BitTorrent fa il browser P2P

L’azienda statunitense annuncia un nuovo progetto pensato per difendere Internet dai pericoli che ne minacciano la “openness”. Navigazione a prova di censura grazie a Maelstrom

L’ultima iniziativa di BitTorrent Inc. si chiama Project Maelstrom, ed è un browser di nuova concezione in grado di offrire l’accesso a siti e servizi Web attraverso l’uso del popolare protocollo di condivisione Peer-to-Peer.
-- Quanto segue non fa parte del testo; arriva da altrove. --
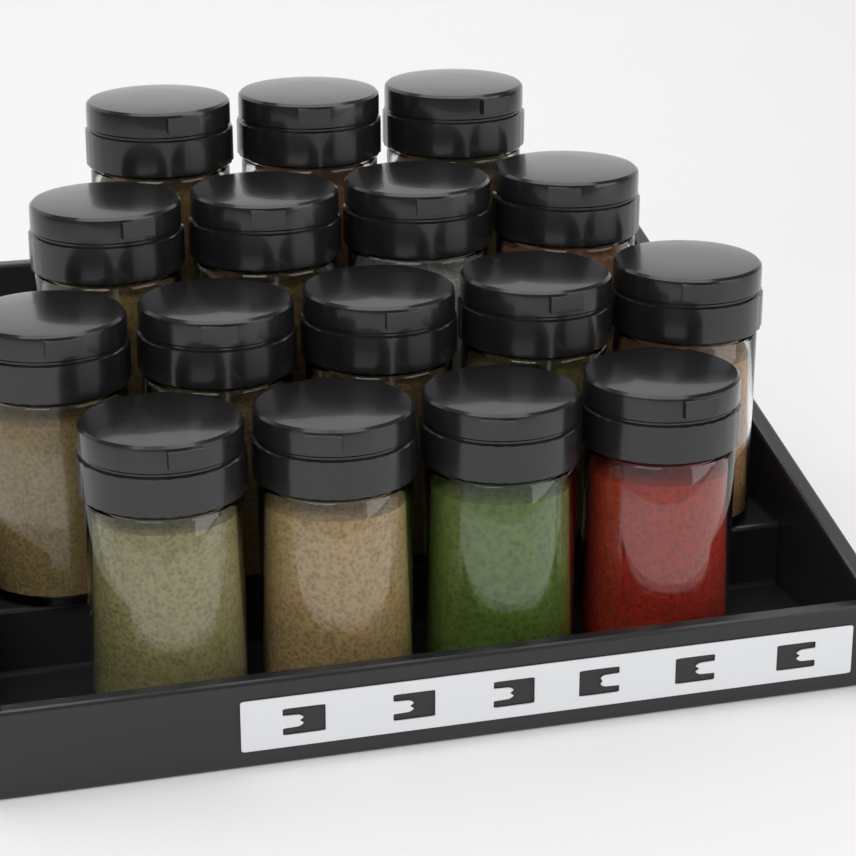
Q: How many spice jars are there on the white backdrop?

Lo sviluppo di Maelstrom è ancora agli inizi, e BT ha deciso di offrire un assaggio preliminare del software attraverso un test alpha chiuso disponibile su inviti; la corporation parla di obiettivi da raggiungere, ma suggerisce che il progetto potrebbe anche terminare senza aver prodotto nulla di concreto (e di stabile).I succitati obiettivi sono in ogni caso ambiziosi, visto che con Maelstrom l’azienda vorrebbe salvaguardare la “openness” di Internet, garantire la neutralità di accesso ai contenuti, proteggere i dati privati dall’abuso da parte delle grandi corporation e permettere un utilizzo efficiente della Rete per distribuire quantità di dati sempre crescenti.

Tecnicamente parlando, almeno stando ai pochi dettagli sin qui forniti da BitTorrent, Maelstrom è basato interamente sull’omonimo protocollo P2P: i siti Web vengono distribuiti sotto forma di torrent, i pacchetti di dati condivisi dagli utenti del network e quindi offerti con i vantaggi distributivi garantiti da BitTorrent.

La stessa idea di un browser abbinata al P2P non è del tutto nuova, in ogni caso, visto che tempo addietro anche il team di The Pirate Bay aveva rilasciato una versione “speciale” del browser Firefox: naturalmente si trattava di un’iniziativa del tutto differente, che prevedeva l’integrazione della rete a cipolla di Tor e i proxy per accedere ai siti di file sharing censurati in mezzo mondo.